PHILIPSBURG — A federal prison in Clearfield County will be shutting its doors soon.

Earlier this week, The GEO Group Inc., which owns the Moshannon Valley Correctional Facility outside Philipsburg, announced that the Federal Bureau of Prisons has decided to not renew its contract for the prison. The contract expires on March 31.

George C. Zoley, GEO’s chairman and CEO, said in a release, “GEO has operated the Moshannon Valley Correctional Facility under a public-private partnership with the Federal Bureau of Prisons for more than a decade. Federal prison populations in the United States have experienced a decline, more recently as a result of the COVID-19 pandemic.

“This decline and other factors may result in future decisions by the Federal Bureau of Prisons to not renew additional BOP contracts. We expect to market the Moshannon Valley Correctional Facility to other federal and state agencies.”

According to its website, the facility, which has been open since 2006, has a capacity of 1,878 prisoners.

Information from authorities indicates it employs 280 people and has a payroll of about $17 million.

When informed of the closure, the Clearfield County commissioners issued a statement saying how disappointed they were with the decision and how they are taking action.

“The commissioners are currently in communication with federal and state officials in the hope of finding a suitable use for the facility with other federal or state agencies.

“We hope that the GEO Group is able to successfully market this great resource so that the facility is able to continue to employ many Clearfield County citizens for years to come.”

In an interview on Friday, Commissioners Chairman John Sobel revealed that U.S. Rep. Glenn Thompson, R-15th District, is working through his channels, asking for an extension of several months or a year before the closure.

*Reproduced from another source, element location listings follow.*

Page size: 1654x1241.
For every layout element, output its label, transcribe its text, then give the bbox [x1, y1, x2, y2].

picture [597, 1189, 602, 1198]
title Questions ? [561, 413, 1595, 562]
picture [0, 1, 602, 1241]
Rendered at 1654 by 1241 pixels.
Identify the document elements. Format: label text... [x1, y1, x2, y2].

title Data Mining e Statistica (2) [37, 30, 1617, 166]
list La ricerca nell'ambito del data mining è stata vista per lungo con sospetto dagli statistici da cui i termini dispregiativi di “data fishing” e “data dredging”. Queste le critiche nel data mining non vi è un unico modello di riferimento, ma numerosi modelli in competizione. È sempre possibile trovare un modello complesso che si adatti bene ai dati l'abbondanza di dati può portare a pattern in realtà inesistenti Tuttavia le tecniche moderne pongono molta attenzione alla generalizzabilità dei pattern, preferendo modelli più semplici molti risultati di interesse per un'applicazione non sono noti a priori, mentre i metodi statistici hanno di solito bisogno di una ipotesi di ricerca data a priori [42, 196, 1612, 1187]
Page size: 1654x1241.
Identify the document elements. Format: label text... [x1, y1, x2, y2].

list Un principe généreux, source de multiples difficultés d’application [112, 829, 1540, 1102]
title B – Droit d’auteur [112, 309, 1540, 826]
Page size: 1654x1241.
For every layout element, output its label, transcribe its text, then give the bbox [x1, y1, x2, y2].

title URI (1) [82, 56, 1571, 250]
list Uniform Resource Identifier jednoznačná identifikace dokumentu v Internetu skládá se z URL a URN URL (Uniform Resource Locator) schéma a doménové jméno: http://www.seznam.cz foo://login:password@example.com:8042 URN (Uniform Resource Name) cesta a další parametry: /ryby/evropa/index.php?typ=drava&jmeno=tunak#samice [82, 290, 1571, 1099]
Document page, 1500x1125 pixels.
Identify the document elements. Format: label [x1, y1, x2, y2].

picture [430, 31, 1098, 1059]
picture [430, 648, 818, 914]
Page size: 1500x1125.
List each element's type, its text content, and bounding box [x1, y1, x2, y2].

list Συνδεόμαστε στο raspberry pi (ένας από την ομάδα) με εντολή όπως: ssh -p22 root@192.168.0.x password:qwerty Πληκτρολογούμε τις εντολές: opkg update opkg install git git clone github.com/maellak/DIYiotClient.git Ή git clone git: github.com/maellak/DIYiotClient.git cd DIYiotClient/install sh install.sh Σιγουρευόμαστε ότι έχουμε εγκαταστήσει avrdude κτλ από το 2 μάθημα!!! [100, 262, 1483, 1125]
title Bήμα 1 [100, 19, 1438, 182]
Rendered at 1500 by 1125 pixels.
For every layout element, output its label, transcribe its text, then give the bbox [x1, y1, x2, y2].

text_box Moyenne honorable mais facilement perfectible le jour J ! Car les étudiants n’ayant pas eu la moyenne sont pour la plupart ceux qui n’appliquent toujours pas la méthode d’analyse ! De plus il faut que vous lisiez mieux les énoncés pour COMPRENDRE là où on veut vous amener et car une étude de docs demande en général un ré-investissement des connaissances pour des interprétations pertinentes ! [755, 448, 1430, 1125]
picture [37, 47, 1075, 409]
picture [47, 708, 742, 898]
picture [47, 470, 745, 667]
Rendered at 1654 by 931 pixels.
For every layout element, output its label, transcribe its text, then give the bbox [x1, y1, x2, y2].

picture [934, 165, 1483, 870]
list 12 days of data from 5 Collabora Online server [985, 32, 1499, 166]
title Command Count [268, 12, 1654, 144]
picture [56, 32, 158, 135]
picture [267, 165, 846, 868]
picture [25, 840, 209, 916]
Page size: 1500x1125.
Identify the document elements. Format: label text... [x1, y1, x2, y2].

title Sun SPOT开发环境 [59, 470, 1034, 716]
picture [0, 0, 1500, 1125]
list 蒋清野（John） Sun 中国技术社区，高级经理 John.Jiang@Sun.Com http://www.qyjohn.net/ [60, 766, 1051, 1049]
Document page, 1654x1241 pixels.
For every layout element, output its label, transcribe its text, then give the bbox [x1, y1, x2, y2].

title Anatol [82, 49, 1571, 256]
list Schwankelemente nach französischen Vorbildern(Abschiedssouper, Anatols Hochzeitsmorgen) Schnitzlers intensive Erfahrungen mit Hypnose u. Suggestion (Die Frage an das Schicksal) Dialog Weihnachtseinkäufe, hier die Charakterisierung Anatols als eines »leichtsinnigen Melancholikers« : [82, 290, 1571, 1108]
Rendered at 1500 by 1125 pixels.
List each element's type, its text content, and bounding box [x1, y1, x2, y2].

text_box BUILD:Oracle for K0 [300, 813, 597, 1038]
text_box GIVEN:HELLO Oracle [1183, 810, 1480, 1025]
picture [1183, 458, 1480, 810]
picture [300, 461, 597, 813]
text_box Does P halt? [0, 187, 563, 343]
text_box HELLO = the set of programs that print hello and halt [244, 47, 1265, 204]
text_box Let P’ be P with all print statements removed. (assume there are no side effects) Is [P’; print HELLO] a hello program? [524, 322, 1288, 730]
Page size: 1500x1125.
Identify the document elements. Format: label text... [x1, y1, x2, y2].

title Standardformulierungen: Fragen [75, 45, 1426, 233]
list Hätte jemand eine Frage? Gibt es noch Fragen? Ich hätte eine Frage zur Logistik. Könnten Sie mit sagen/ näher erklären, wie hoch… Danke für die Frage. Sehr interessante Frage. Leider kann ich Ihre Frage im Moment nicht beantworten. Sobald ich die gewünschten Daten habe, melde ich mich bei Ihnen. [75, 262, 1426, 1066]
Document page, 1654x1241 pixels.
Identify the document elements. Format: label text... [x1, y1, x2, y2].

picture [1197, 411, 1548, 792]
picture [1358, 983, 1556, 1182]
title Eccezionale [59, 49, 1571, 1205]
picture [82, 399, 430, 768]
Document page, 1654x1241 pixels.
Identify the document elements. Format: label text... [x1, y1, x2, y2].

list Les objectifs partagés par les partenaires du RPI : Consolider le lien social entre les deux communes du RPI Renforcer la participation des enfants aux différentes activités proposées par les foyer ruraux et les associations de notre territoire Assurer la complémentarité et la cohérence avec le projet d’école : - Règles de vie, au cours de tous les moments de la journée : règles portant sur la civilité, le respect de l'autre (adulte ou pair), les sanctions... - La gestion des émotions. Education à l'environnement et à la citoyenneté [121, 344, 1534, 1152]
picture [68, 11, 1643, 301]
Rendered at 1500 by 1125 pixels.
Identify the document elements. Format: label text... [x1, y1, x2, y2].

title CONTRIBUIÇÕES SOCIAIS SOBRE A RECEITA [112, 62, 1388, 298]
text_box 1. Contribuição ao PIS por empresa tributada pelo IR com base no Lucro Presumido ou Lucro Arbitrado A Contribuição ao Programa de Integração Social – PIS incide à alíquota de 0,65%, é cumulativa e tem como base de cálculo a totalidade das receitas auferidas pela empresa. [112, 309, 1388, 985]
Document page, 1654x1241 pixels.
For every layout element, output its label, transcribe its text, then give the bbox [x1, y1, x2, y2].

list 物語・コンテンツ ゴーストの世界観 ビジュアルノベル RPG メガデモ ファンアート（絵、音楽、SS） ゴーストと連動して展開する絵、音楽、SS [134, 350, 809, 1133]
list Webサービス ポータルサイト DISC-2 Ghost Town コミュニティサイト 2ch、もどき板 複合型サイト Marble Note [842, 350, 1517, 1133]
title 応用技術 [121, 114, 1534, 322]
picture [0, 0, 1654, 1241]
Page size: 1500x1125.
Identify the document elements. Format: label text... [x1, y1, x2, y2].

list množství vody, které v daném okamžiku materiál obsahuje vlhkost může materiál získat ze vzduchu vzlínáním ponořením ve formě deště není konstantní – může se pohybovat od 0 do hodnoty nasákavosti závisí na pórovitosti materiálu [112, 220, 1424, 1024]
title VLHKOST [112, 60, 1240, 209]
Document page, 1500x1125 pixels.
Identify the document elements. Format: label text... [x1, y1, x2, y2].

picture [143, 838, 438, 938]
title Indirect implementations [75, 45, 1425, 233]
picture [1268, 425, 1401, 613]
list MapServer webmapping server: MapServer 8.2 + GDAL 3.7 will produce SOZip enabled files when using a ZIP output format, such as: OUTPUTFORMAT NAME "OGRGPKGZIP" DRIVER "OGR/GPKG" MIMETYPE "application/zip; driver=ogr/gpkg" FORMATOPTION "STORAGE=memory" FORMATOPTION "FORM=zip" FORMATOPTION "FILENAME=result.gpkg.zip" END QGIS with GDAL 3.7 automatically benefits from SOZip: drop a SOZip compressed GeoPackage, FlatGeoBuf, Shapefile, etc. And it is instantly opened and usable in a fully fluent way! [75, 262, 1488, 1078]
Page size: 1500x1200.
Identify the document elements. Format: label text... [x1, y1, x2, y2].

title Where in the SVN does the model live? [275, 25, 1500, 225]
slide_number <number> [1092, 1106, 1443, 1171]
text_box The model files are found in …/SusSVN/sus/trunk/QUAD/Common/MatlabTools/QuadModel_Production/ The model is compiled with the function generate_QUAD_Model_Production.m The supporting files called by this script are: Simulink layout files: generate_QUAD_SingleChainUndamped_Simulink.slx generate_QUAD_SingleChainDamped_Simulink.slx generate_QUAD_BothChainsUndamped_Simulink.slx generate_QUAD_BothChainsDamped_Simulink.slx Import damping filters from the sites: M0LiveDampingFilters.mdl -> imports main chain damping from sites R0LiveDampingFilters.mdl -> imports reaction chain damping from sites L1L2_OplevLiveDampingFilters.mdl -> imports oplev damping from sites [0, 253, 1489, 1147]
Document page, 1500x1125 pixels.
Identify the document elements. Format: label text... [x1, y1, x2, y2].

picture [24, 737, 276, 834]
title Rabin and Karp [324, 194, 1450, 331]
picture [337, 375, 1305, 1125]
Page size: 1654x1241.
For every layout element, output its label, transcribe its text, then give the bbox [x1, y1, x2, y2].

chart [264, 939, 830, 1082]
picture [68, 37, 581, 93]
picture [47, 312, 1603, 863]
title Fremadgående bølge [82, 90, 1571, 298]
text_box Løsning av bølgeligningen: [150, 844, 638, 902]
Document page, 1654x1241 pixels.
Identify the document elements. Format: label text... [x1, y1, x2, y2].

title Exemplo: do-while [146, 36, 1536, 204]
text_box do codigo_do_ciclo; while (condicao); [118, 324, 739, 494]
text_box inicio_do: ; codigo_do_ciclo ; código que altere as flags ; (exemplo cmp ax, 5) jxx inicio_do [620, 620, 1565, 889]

“This gives folks more time for planning,” Sobel noted.

“These are family sustaining jobs,” Sobel said, adding that people in the area have already “suffered enough” financially with the COVID-19 pandemic.

Also on Friday, Senate President Pro Tem Jake Corman, R-Centre, and state Sen. Wayne Langerholc, R-Cambria, called on the Wolf administration to help the employees by using existing programs available in the Department of Community and Economic Development and Department of Labor and Industry that are designed to help in “situations such as this.”

“The Wolf administration should waste no time in getting help to the region including a rapid response team that can help these families navigate the state resources available to them including an unemployment system that is already overburdened,” said Corman in a press release.

“I am deeply disheartened at the news of the closing of this facility. I am committed to all individuals affected and will use all my resources to aid those in securing new positions,” Langerholc said.

“The state offers a variety of job training opportunities for employees and can assist the local community in marketing the facility as well as the well-trained workforce to other interested parties. We need to do everything possible to get these services into the hands of these employees as soon as possible.”